● **解答する設問**
1. 月給上昇の調査に関する記事から、「今春、給与が上がって、さぞニ」で始まり「上がった額の最多は「1千円以上3千円未満」」までの部分を一字一句そのまま抜き出してください。
2. 月給上昇の調査に関する記事にある「今春、給与が上がって、さぞニンマリしている人も多いはず。」という一文を英語に訳してください。
3. 月給上昇の調査に関する記事の続きを、最後の文の後から書き進めてください。

● **提供された抜粋**

# # # #

今春、給与が上がって、さぞニンマリしている人も多いはず。ところが、給与が上がっても「うれしくない」と感じている人が8割近くいるという驚きの調査結果が発表された。
人材採用・転職支援サービスのエン・ジャパンが約8000人の正社員を対象に実施した「月給上昇の実態調査」で明らかになった。いったい、どうして素直に喜ばないのだろうか?
上がった額の最多は「1千円以上3千円未満」
調査によると、残業代を除く月給(毎月の給与)が「今年に入って上がったかどうか」を聞いたところ、46%の人が「上がった」と回答。「上がらなかった」人は54%だった。 上がった理由で、もっとも多かったのは「定期昇給」が60%。次に「ベースアップ」が23%、「昇格・昇進」の15%と続く。安倍政権は経済界に5年連続で「ベースアップ」を要請していたが、企業には浸透していないようすがうかがえる。
上昇額は「1001円~3000円」が最も多い29%。次いで「3001円~5000円」(20%)。「10001円以上」(19%)、「5001円~10000円」(16%)、「1000円以下」(15%)と続いた。

# # # #

● **入力データ**

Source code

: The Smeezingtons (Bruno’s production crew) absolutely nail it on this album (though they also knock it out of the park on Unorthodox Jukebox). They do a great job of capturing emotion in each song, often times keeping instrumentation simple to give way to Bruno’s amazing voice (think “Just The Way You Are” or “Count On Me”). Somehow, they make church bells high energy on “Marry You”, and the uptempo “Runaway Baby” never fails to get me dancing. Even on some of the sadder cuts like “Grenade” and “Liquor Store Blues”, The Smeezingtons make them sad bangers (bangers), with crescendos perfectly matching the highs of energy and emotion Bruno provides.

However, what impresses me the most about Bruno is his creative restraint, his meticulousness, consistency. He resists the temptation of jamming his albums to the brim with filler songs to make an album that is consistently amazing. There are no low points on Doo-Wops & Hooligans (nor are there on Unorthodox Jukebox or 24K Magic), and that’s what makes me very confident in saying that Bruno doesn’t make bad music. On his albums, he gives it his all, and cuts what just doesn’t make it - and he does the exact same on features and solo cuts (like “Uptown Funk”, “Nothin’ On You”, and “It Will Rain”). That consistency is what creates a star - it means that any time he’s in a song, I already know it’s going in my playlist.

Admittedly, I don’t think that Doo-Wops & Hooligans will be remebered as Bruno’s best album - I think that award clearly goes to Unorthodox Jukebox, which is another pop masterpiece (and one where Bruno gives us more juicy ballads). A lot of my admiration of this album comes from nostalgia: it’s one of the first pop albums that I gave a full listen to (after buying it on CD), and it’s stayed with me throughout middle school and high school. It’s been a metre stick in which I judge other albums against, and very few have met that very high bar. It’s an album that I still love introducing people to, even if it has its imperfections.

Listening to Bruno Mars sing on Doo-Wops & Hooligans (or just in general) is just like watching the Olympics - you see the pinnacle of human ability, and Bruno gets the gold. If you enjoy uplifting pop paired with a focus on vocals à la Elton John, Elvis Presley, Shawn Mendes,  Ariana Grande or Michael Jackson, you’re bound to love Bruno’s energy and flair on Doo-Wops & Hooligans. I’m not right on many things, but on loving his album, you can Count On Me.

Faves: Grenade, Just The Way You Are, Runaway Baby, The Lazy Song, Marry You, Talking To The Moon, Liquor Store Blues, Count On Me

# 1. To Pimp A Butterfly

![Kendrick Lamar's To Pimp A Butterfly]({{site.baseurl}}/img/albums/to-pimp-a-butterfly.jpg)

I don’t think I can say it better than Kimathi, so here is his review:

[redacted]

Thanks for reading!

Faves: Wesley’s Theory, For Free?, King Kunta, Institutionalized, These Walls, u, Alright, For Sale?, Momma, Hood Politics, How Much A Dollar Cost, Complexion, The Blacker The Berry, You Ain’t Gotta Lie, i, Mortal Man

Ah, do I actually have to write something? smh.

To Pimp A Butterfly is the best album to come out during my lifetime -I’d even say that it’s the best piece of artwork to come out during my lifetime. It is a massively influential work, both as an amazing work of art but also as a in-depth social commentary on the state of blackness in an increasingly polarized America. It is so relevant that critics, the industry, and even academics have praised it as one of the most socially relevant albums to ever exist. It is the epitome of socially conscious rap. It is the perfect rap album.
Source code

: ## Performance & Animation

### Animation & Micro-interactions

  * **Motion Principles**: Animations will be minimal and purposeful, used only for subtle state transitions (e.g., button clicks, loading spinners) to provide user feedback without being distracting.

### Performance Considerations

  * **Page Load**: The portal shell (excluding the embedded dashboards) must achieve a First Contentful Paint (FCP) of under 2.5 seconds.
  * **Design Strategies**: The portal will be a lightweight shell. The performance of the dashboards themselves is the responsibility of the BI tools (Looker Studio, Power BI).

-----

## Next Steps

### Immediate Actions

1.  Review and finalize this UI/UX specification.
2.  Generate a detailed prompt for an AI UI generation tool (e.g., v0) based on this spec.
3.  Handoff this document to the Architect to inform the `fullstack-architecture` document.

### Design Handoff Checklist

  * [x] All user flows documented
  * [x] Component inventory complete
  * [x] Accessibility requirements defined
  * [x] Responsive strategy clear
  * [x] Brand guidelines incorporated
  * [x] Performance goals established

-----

# # # #

● **設問別の解答**
1.
今春、給与が上がって、さぞニンマリしている人も多いはず。ところが、給与が上がっても「うれしくない」と感じている人が8割近くいるという驚きの調査結果が発表された。
人材採用・転職支援サービスのエン・ジャパンが約8000人の正社員を対象に実施した「月給上昇の実態調査」で明らかになった。いったい、どうして素直に喜ばないのだろうか?
上がった額の最多は「1千円以上3千円未満」

2. This spring, there must be many people grinning with satisfaction now that their pay has gone up.

3.
このうち、「ベースアップで月給が上がった」という人(全体の11%)の企業の業種を聞くと、実施率が高いのは「サービス(飲食・接客・教育など)」(17%)、「メーカー(機械・電気・電子など)」(14%)、「コンサルティング・士業」(13%)、「メーカー(素材・食品・医薬品など)」(12%)だった。
逆に、ベアの実施率が低い業種は、「金融・保険」(7%)、「マスコミ・広告・デザイン」(8%)、「流通・小売り(スーパー・コンビニなど)」(8%)などだった。
給料が上がると、当然、仕事への「やる気」(モチベーション)が上がりそうなものだが、意外にも8割近くの人が上がっていなかった。「月給が上がり、モチベーションも上がったか」と聞くと、「上がった」と答えた人はわずか22%、「上がらない」が46%、「どちらとも言えない」が33%という結果だった。